The fact Prime Minister Henry Puna would shamelessly approach one of our major traditional aid donors and blatantly seek their continued aid funding positions us as no better than a desperate, broke-ass banana republic.
It shows we have failed big-time to competently develop our own country with any degree of economic nous and planning.
After we have officially become an OECD-determined “Developed Nation”, (complete with Puna’s audacious jaunts abroad to ask/request/clarify our country’s status), it’s obvious government’s sole course of action is to attempt to mitigate the potential difficulties our country will face from January 2020.
For it does stand to reason that if our country will be in a better financial position as a developed country, then we don't need further ongoing foreign aid that will truly benefit those developing countries who do desperately deserve that help.
And to be fair, it is really no different to other countries observing our newly developed Cook Islands paradise as begging for further ongoing foreign aid, as if we're really a country that is pretty much penniless, broke and destitute.
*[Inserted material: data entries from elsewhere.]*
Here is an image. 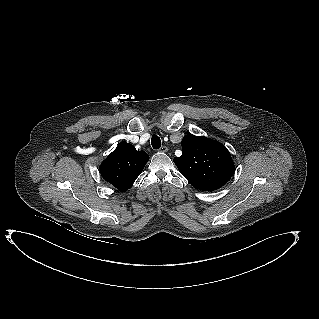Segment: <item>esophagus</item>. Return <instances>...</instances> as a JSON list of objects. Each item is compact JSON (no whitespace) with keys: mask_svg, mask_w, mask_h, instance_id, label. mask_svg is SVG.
I'll return each mask as SVG.
<instances>
[{"mask_svg":"<svg viewBox=\"0 0 319 319\" xmlns=\"http://www.w3.org/2000/svg\"><path fill=\"white\" fill-rule=\"evenodd\" d=\"M159 150L161 152H167L168 148L166 146H162Z\"/></svg>","mask_w":319,"mask_h":319,"instance_id":"obj_1","label":"esophagus"}]
</instances>
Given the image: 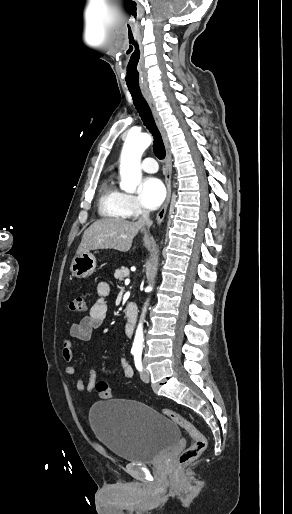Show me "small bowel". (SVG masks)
I'll return each instance as SVG.
<instances>
[{"instance_id": "c3829d8e", "label": "small bowel", "mask_w": 292, "mask_h": 514, "mask_svg": "<svg viewBox=\"0 0 292 514\" xmlns=\"http://www.w3.org/2000/svg\"><path fill=\"white\" fill-rule=\"evenodd\" d=\"M98 299L90 308L89 314L81 318L78 322L71 325L69 330V339L65 340L62 348V357L67 363L65 372L68 375L76 374L75 356L73 351V343L75 341H88L92 336V332L103 326L107 319L108 308L105 298L110 293V286L105 281H100L96 286ZM120 369L124 378L130 379L134 376V371L126 359L120 361ZM88 380L78 378L75 382L78 391L92 392L96 383V372L93 369L87 371Z\"/></svg>"}]
</instances>
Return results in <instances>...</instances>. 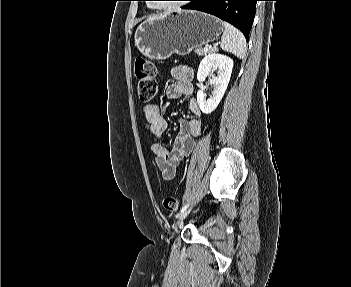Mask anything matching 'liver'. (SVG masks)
I'll list each match as a JSON object with an SVG mask.
<instances>
[{
  "label": "liver",
  "mask_w": 351,
  "mask_h": 287,
  "mask_svg": "<svg viewBox=\"0 0 351 287\" xmlns=\"http://www.w3.org/2000/svg\"><path fill=\"white\" fill-rule=\"evenodd\" d=\"M157 17H154V18H152V19H156ZM152 19H150V20H152Z\"/></svg>",
  "instance_id": "6515ba94"
}]
</instances>
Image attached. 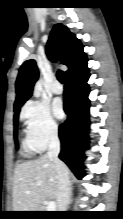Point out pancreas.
Listing matches in <instances>:
<instances>
[{
    "label": "pancreas",
    "mask_w": 123,
    "mask_h": 219,
    "mask_svg": "<svg viewBox=\"0 0 123 219\" xmlns=\"http://www.w3.org/2000/svg\"><path fill=\"white\" fill-rule=\"evenodd\" d=\"M39 208H40L39 211H46V209H45L46 207L43 205H41Z\"/></svg>",
    "instance_id": "1"
}]
</instances>
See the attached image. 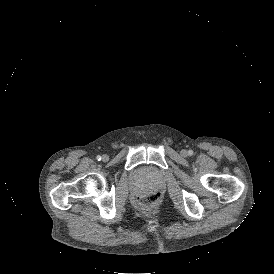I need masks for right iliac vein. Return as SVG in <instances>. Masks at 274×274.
Here are the masks:
<instances>
[{
	"mask_svg": "<svg viewBox=\"0 0 274 274\" xmlns=\"http://www.w3.org/2000/svg\"><path fill=\"white\" fill-rule=\"evenodd\" d=\"M108 159H109V157H108L107 154H104V155L102 156V161L106 162V161H108Z\"/></svg>",
	"mask_w": 274,
	"mask_h": 274,
	"instance_id": "63e3f726",
	"label": "right iliac vein"
}]
</instances>
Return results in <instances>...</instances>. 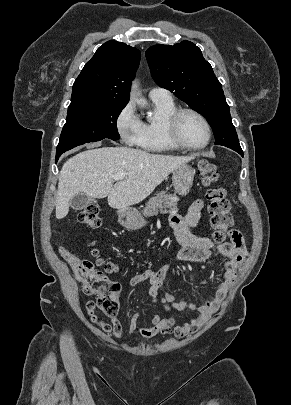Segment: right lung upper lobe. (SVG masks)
Returning a JSON list of instances; mask_svg holds the SVG:
<instances>
[{
    "instance_id": "1",
    "label": "right lung upper lobe",
    "mask_w": 291,
    "mask_h": 405,
    "mask_svg": "<svg viewBox=\"0 0 291 405\" xmlns=\"http://www.w3.org/2000/svg\"><path fill=\"white\" fill-rule=\"evenodd\" d=\"M140 61V51L122 42L107 41L100 46L77 77L71 104L129 101L130 81Z\"/></svg>"
}]
</instances>
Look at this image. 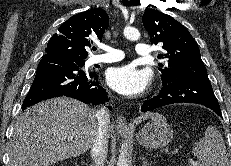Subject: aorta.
<instances>
[{"label":"aorta","mask_w":231,"mask_h":166,"mask_svg":"<svg viewBox=\"0 0 231 166\" xmlns=\"http://www.w3.org/2000/svg\"><path fill=\"white\" fill-rule=\"evenodd\" d=\"M124 36L131 41H136L140 38V32L138 29L133 27H125ZM117 166H129L127 158V149L125 145H122L121 151L119 154Z\"/></svg>","instance_id":"762f6f07"}]
</instances>
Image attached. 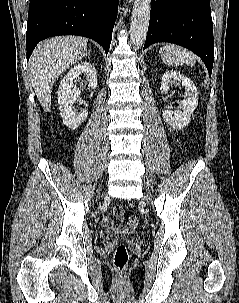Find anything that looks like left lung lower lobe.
<instances>
[{"mask_svg":"<svg viewBox=\"0 0 239 303\" xmlns=\"http://www.w3.org/2000/svg\"><path fill=\"white\" fill-rule=\"evenodd\" d=\"M157 42L191 50L202 59L211 76L214 40L210 0H152L143 50Z\"/></svg>","mask_w":239,"mask_h":303,"instance_id":"0a47b994","label":"left lung lower lobe"}]
</instances>
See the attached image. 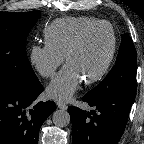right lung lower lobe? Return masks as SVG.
<instances>
[{
	"mask_svg": "<svg viewBox=\"0 0 144 144\" xmlns=\"http://www.w3.org/2000/svg\"><path fill=\"white\" fill-rule=\"evenodd\" d=\"M43 91L34 86L0 85V144H38L43 122L55 110L52 101L35 103Z\"/></svg>",
	"mask_w": 144,
	"mask_h": 144,
	"instance_id": "98d812e1",
	"label": "right lung lower lobe"
}]
</instances>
There are many developing countries in far more serious financial straits, who truly do need ongoing foreign aid assistance – where really, we don't want to be seen by other struggling countries to be eating any "foreign aid pie" meant for truly developing countries.
Andespecially not when our Deputy Prime Minister Mark Brown has been boasting brashly and loudly that our nation’s economy is growing at nine per cent, beating China's growth, and where soon we'll be classified as a high-income country.
As a developed and high-income country post-January 2020 no longer eligible for foreign aid, realistically, it will be those low-income developing countries who will be the major priority for all economic assistance and will be deemed truly worthy of foreign aid.
So exactly what plans has government got to rebuild our economy, having failed to continue supporting our agriculture industry, our fishing industry and our pearl industry in the first place?
Yes, as the old saying goes, "if you fail to plan, then you are planning to fail."